Start of Data records

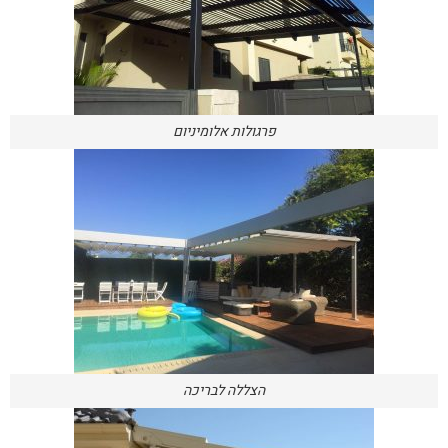
פרגולות אלומיניום
הצללה לבריכה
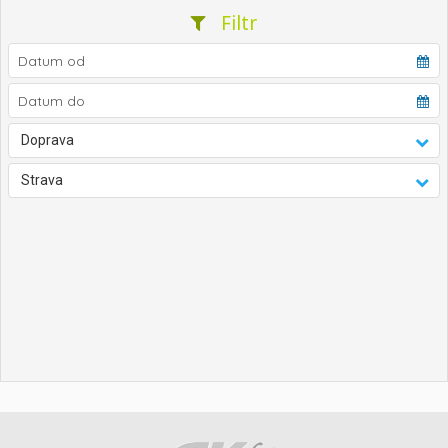
Filtr
Doprava
Strava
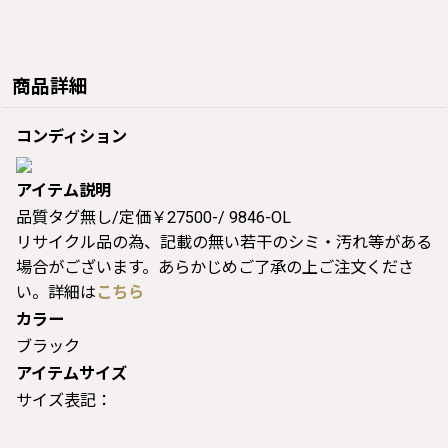
商品詳細
コンディション
アイテム説明
品質タグ無し/定価￥27500-/ 9846-OL
リサイクル品の為、記載の無い若干のシミ・汚れ等がある
場合がございます。あらかじめご了承の上ご注文くださ
い。詳細は
こちら
カラー
ブラック
アイテムサイズ
サイズ表記：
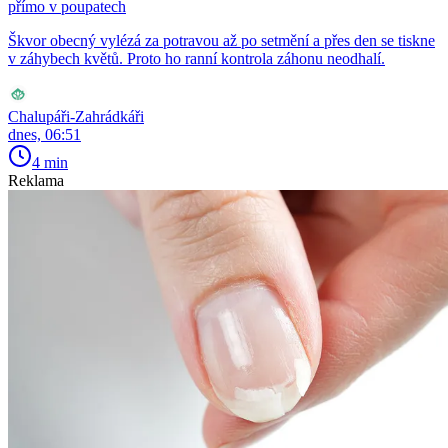
přímo v poupatech
Škvor obecný vylézá za potravou až po setmění a přes den se tiskne
v záhybech květů. Proto ho ranní kontrola záhonu neodhalí.
Chalupáři-Zahrádkáři
dnes, 06:51
4 min
Reklama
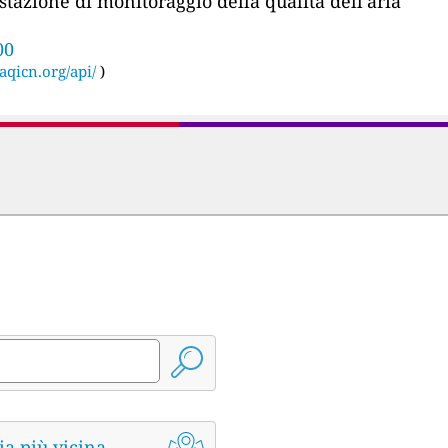
stazione di monitoraggio della qualità dell'aria
00
aqicn.org/api/
)
ia più vicina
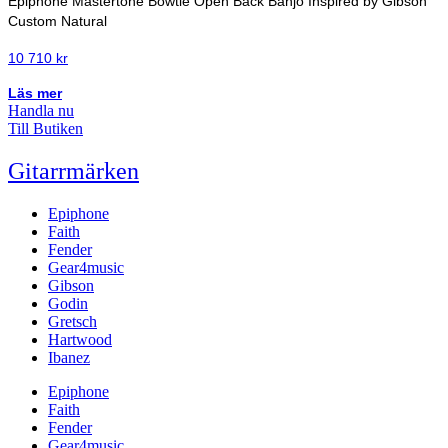
Epiphone Mastertone Bowtie Open Back Banjo Inspired by Gibson
Custom Natural
10 710
kr
Läs mer
Handla nu
Till Butiken
Gitarrmärken
Epiphone
Faith
Fender
Gear4music
Gibson
Godin
Gretsch
Hartwood
Ibanez
Epiphone
Faith
Fender
Gear4music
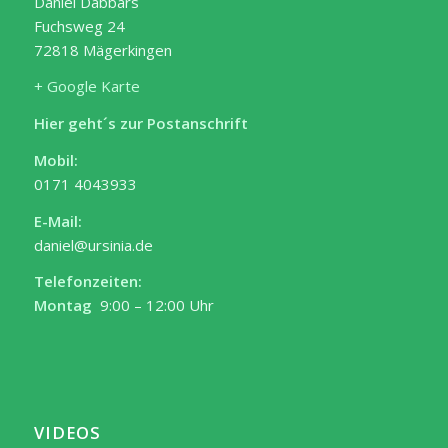
Daniel Dabbars
Fuchsweg 24
72818 Mägerkingen
+ Google Karte
Hier geht´s zur Postanschrift
Mobil:
0171 4043933
E-Mail:
daniel@ursinia.de
Telefonzeiten:
Montag
9:00 – 12:00 Uhr
VIDEOS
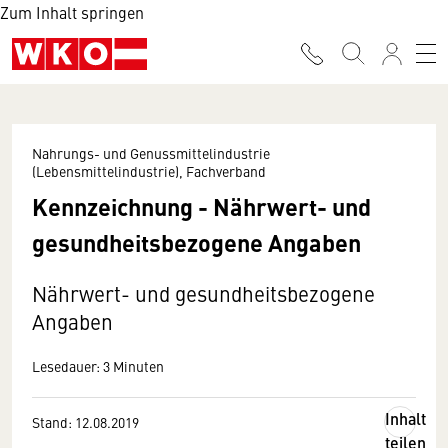
Zum Inhalt springen
Nahrungs- und Genussmittelindustrie
(Lebensmittelindustrie), Fachverband
Kennzeichnung - Nährwert- und
gesundheitsbezogene Angaben
Nährwert- und gesundheitsbezogene
Angaben
Lesedauer: 3 Minuten
Inhalt
Stand: 12.08.2019
teilen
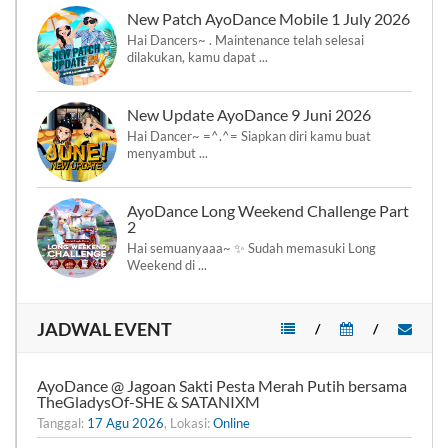
New Patch AyoDance Mobile 1 July 2026
Hai Dancers~ . Maintenance telah selesai
dilakukan, kamu dapat ...
New Update AyoDance 9 Juni 2026
Hai Dancer~ =^.^= Siapkan diri kamu buat
menyambut ...
AyoDance Long Weekend Challenge Part
2
Hai semuanyaaa~ ✨ Sudah memasuki Long
Weekend di ...
JADWAL EVENT
/
/
AyoDance @ Jagoan Sakti Pesta Merah Putih bersama
TheGladysOf-SHE & SATANIXM
Tanggal:
17 Agu 2026
, Lokasi:
Online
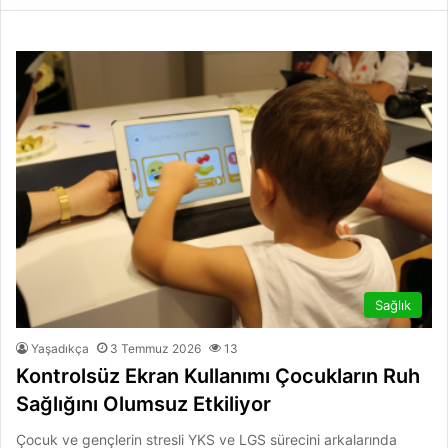
Sağlık
Yaşadıkça
3 Temmuz 2026
13
Kontrolsüz Ekran Kullanımı Çocukların Ruh
Sağlığını Olumsuz Etkiliyor
Çocuk ve gençlerin stresli YKS ve LGS sürecini arkalarında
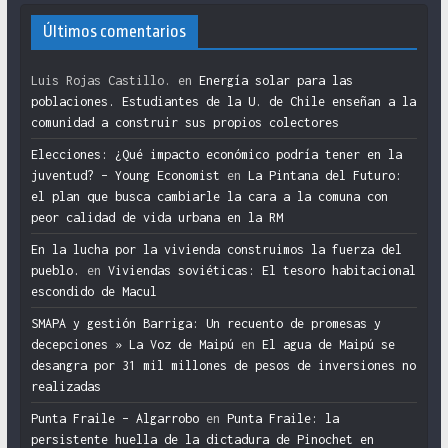
Últimos comentarios
Luis Rojas Castillo.
en
Energía solar para las
poblaciones. Estudiantes de la U. de Chile enseñan a la
comunidad a construir sus propios colectores
Elecciones: ¿Qué impacto económico podría tener en la
juventud? – Young Economist
en
La Pintana del Futuro:
el plan que busca cambiarle la cara a la comuna con
peor calidad de vida urbana en la RM
En la lucha por la vivienda construimos la fuerza del
pueblo.
en
Viviendas soviéticas: El tesoro habitacional
escondido de Macul
SMAPA y gestión Barriga: Un recuento de promesas y
decepciones » La Voz de Maipú
en
El agua de Maipú se
desangra por 31 mil millones de pesos de inversiones no
realizadas
Punta Fraile – Algarrobo
en
Punta Fraile: la
persistente huella de la dictadura de Pinochet en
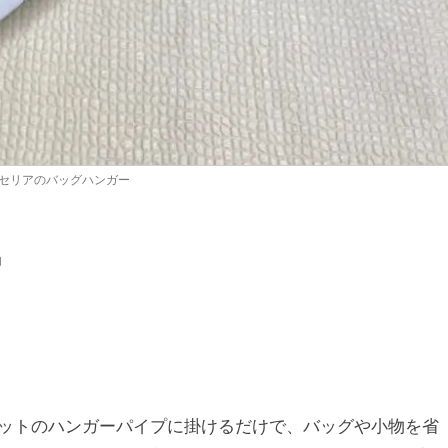
セリアのバッグハンガー
」
ットのハンガーパイプに掛けるだけで、バッグや小物を省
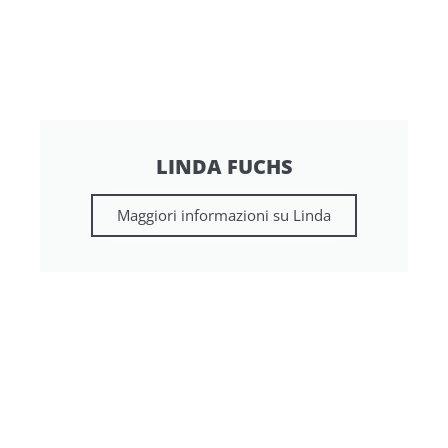
LINDA FUCHS
Maggiori informazioni su Linda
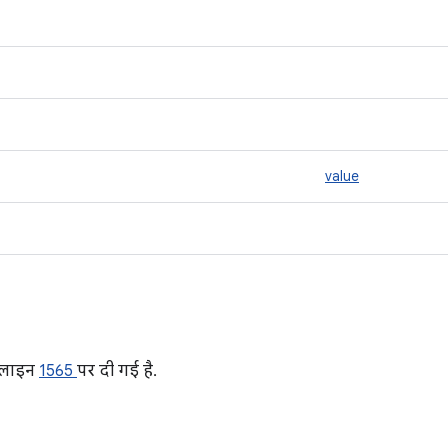
value
 लाइन
1565
पर दी गई है.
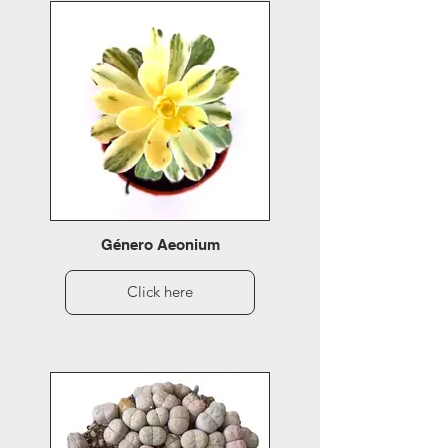
Género Aeonium
Click here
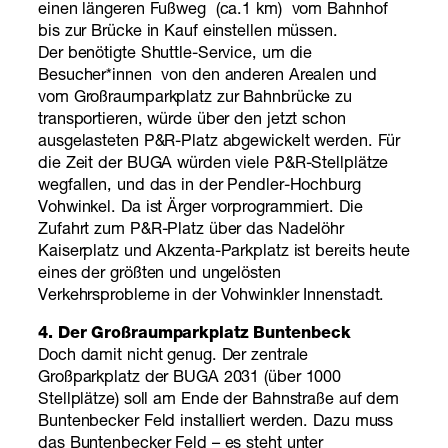
einen längeren Fußweg (ca.1 km) vom Bahnhof
bis zur Brücke in Kauf einstellen müssen.
Der benötigte Shuttle-Service, um die
Besucher*innen von den anderen Arealen und
vom Großraumparkplatz zur Bahnbrücke zu
transportieren, würde über den jetzt schon
ausgelasteten P&R-Platz abgewickelt werden. Für
die Zeit der BUGA würden viele P&R-Stellplätze
wegfallen, und das in der Pendler-Hochburg
Vohwinkel. Da ist Ärger vorprogrammiert. Die
Zufahrt zum P&R-Platz über das Nadelöhr
Kaiserplatz und Akzenta-Parkplatz ist bereits heute
eines der größten und ungelösten
Verkehrsprobleme in der Vohwinkler Innenstadt.
4. Der Großraumparkplatz Buntenbeck
Doch damit nicht genug. Der zentrale
Großparkplatz der BUGA 2031 (über 1000
Stellplätze) soll am Ende der Bahnstraße auf dem
Buntenbecker Feld installiert werden. Dazu muss
das Buntenbecker Feld – es steht unter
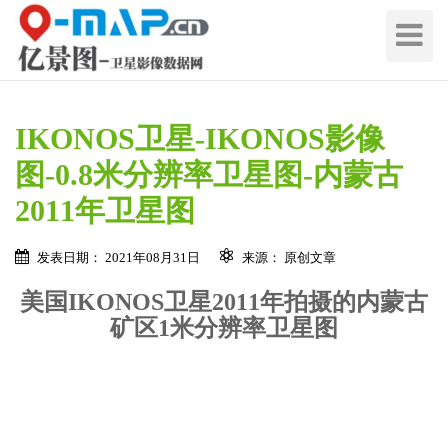
切
换
导
航
IKONOS卫星-IKONOS影像
图-0.8米分辨率卫星图-内蒙古
2011年卫星图
发表日期： 2021年08月31日
来源： 原创文章
美国IKONOS卫星2011年拍摄的内蒙古
在线留言 / Quote Online
矿区1米分辨率卫星图
地
区
名
地
称
区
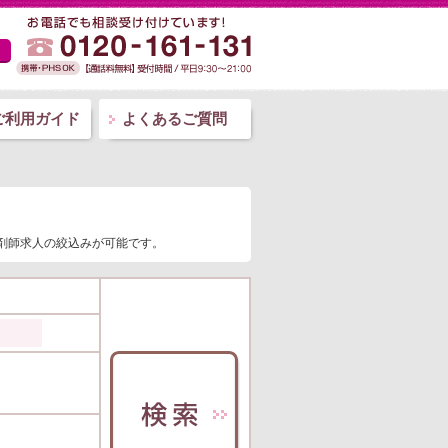
ご利用ガイド
よくあるご質問
薬剤師求人の絞込みが可能です。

End of Data records

*Problem statement*
Lines holding "Long" in the data above: copy each of them.

*Output of the task*
AyoDance Long Weekend Challenge Part
Hai semuanyaaa~ ✨ Sudah memasuki Long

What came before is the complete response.